Global real estate mania
Without a doubt, China is experiencing the biggest housing bubble of all. There is little question about this. You are also seeing spillover money from China creating ancillary bubbles in places in Canada. One thing I will say about the following chart is that you have areas with growing middle classes as well. So the rise in home prices is coming with a solid rise in income. This is something that is not occurring in Europe and the United States for example. First, let us examine the leaders in the global housing bubble race:
From 2000 to Peak
-1. Shanghai – 500+ percent
-2. Mumbai – 400 percent
-3. Dubai – 300 percent
-4. Brisbane 200+ percent
-5. Seoul – 200+ percent
-6. Hong Kong – 200 percent
You can read the many stories regarding Chinese real estate:
“(BBC) If you want to find a place where China’s huge housing bubble has already burst, then Ordos is the place to come.
The story started about 20 years ago, with the beginning of a great Mongolian coal rush.
Private mining companies poured into the green Inner Mongolian steppe lands, pock-marking the landscape with enormous opencast holes in the ground, or tunnelling underground.
…Ten years later Ordos new town is an empty new city.”
You will have to get to the seventh spot on the list above to find US areas.
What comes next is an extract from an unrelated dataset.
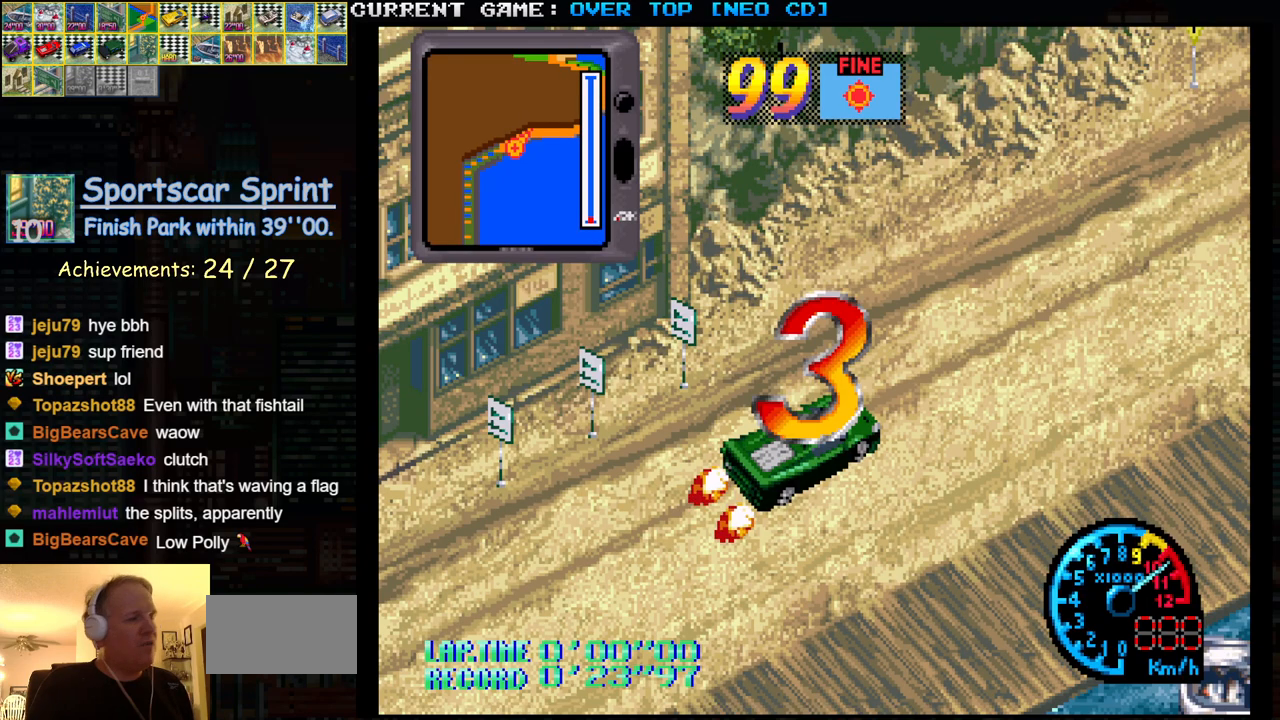
{"buttons": ["SQUARE"], "left_stick": "center", "events": []}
US areas like Miami, LA, and Las Vegas saw jumps of roughly 150 percent. The US as a nation would not even register on this chart. We talked about Hong Kong and how they are taxing foreign investment to curb speculation. To put this global mania in perspective, let us now see where we stand today in the US:
Home prices in the US as measured by the Case Shiller increased by over 100 percent from 2000 to the peak. Since that point, home prices have now fallen by 30 percent from the peak. If we look at the index we see that overall home prices in the US are up by 44 percent from where they were in 2000. Over this timeframe, the overall inflation rate has increased by 33 percent so in this respect, home prices on a national level look fine especially when you factor in the massive additional leverage you can get from the low rates being pumped into the market. If you are a typical US family in many of our 50 states, buying a home is a good move and probably even more affordable than renting. But be careful adapting this trend to niche markets that are flowing with flippers and outside investors for example.
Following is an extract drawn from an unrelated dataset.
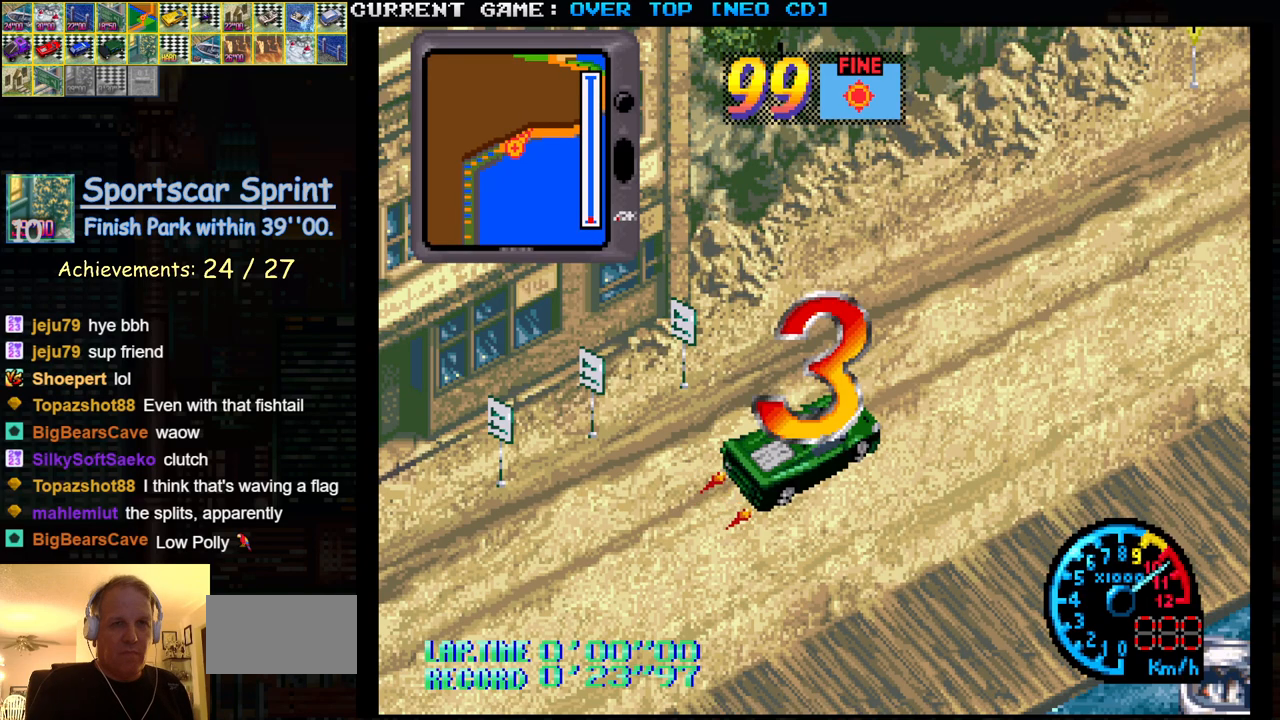
{"buttons": [], "left_stick": "center", "events": [[467, "SQUARE", "up"]]}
Now why did we experience this global housing mania? Part of it has to do with easy banking policies mimicking one another. If you think that all of this came at no cost just look at the balance sheet of big central banks:
Central banks have boosted their balance sheets from $2 trillion in 2008 to being on path to reaching $6 trillion this year. The Fed alone is inching closer to $3 trillion especially if they continue with QE3 and their mortgage backed security purchasing plan. It is very clear that the Fed became the bad bank to induce this housing boom and went as far as to take off MBS from the hands of these banks. Yet overall, the US on aggregate looks to be getting in line with prices.
The nationwide median home price is now at $180,600. The US median household income is $50,000. With 30 year fixed rate mortgages at 3 percent, this is completely affordable:
Down payment (10%): $18,060
PITI @ 3.5%: between $950 and $1000 depending on taxes and insurance
This is why nationwide it is hard to see prices dropping much lower. Yet in certain markets, high demand from investors, flippers, and foreign money is likely to cause a dip once it is extracted.
The global housing mania is fascinating because many countries are still in the process of their bubbles. Take a look at our friends up north in Canada:
In 2000, the average sales price of a Toronto home was roughly $240,000. Today it is up to $465,000. Canadian cities like Vancouver and Toronto have seen absolutely no correction and are benefitting from hot money from abroad. US home prices as you can see from the Case Shiller data above, are now tracking closer to the overall inflation rate.
Those thinking that there are no more housing bubbles simply need to look at a few other countries but also at more specific cities were flippers are back in force. Those thinking that global independent investors are buying up these securities are poorly mistaken. It is obvious that central banks are eating this stuff up but the question is, how long can this go on for?